◆ **Page extract**:
+ + + + +

I think you are right.
If an identifier the parser assigns to is a list, let's make the rhs
as the list.

>> There are many reasons actually.
>> 
>> Practically it's going to be a single identifier at most;
>> the comma is bound to separate the top level sub-clauses such as
>> master_port=, master_host=, etc, so that engaging the comma with
>> more job would require re-writing the current parsing
>> rules, particularly for `master_defs';
>> imo it would not be a perfect solution anyway without introducing
>> a new token(s) for grouping, e.g parenthesis "(", ")"
>> 
>>   something = (item_1, item_2, \dots, item_n)
>> 
>> \footnote{but I would prefer then the white space as separator in the list
>>   something = (item_1 item_2 \dots item_n)
>> }
>
> The syntax for writing sets in SQL is '1,2,3,4'. You can use that, i.e.,
> a string with comma-separated integers inside. That means you do not
> have to extend the syntax with anything complex, just accept a string
> and then you parse it internally.

sure, the comma.

(that my lisp love was saying ;)


>
> [snip]
>
>>>>    d. resetting the ignored server ids with RESET SLAVE;
>>>>   
>>> RESET SLAVE does not change MASTER_HOST, nor any of the other
>>> parameters, so it does not make sense that it should reset the list of
>>> ignored server ids.
>> 
>> A good note. Indeed, it does change:
>> 
>>    13.6.2.5 `RESET SLAVE' Syntax
>>    .............................
>> 
>>    `RESET SLAVE' makes the slave forget its replication position in the
>>    master's binary logs. This statement is meant to be used for a clean
>>    start: It deletes the `master.info' and `relay-log.info' files, all the
>>    relay logs, and starts a new relay log.
>> 
>> If after `reset slave' the slave server restarts, it won't find
>> nothing about the last time configuration.
>> 
>> The verb "reset" and more the quoted paragraph does not make sense
>> for not changing MASTER_HOST etc, which we are used to observe when
>> `reset slave' can be effectively continued with `start slave'.

+ + + + +

◆ **Given information**:
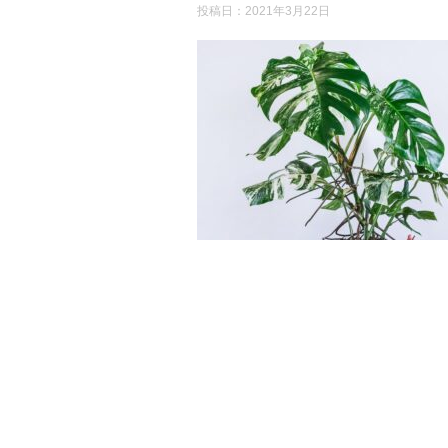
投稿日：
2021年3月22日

+ + + + +

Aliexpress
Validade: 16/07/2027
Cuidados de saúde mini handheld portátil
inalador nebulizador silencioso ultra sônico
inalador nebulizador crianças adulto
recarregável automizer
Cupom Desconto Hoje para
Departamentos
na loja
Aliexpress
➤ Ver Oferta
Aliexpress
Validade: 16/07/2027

+ + + + +

◆ **Exercise tasks**:
(a) In the replication thread, echo the passage from "sure, the comma." up to and including "ignored server ids.".
(b) List every item that the manual paragraph quoted in the replication thread says RESET SLAVE deletes.
(c) Please translate this sentence from the replication thread into Spanish: "RESET SLAVE does not change MASTER_HOST, nor any of the other parameters, so it does not make sense that it should reset the list of ignored server ids."

◆ **Answers by item**:
(a)
sure, the comma.

(that my lisp love was saying ;)


>
> [snip]
>
>>>>    d. resetting the ignored server ids with RESET SLAVE;
>>>>   
>>> RESET SLAVE does not change MASTER_HOST, nor any of the other
>>> parameters, so it does not make sense that it should reset the list of
>>> ignored server ids.

(b)
- the `master.info' file
- the `relay-log.info' file
- all the relay logs

(c) RESET SLAVE no cambia MASTER_HOST ni ninguno de los demás parámetros, así que no tiene sentido que deba restablecer la lista de identificadores de servidor ignorados.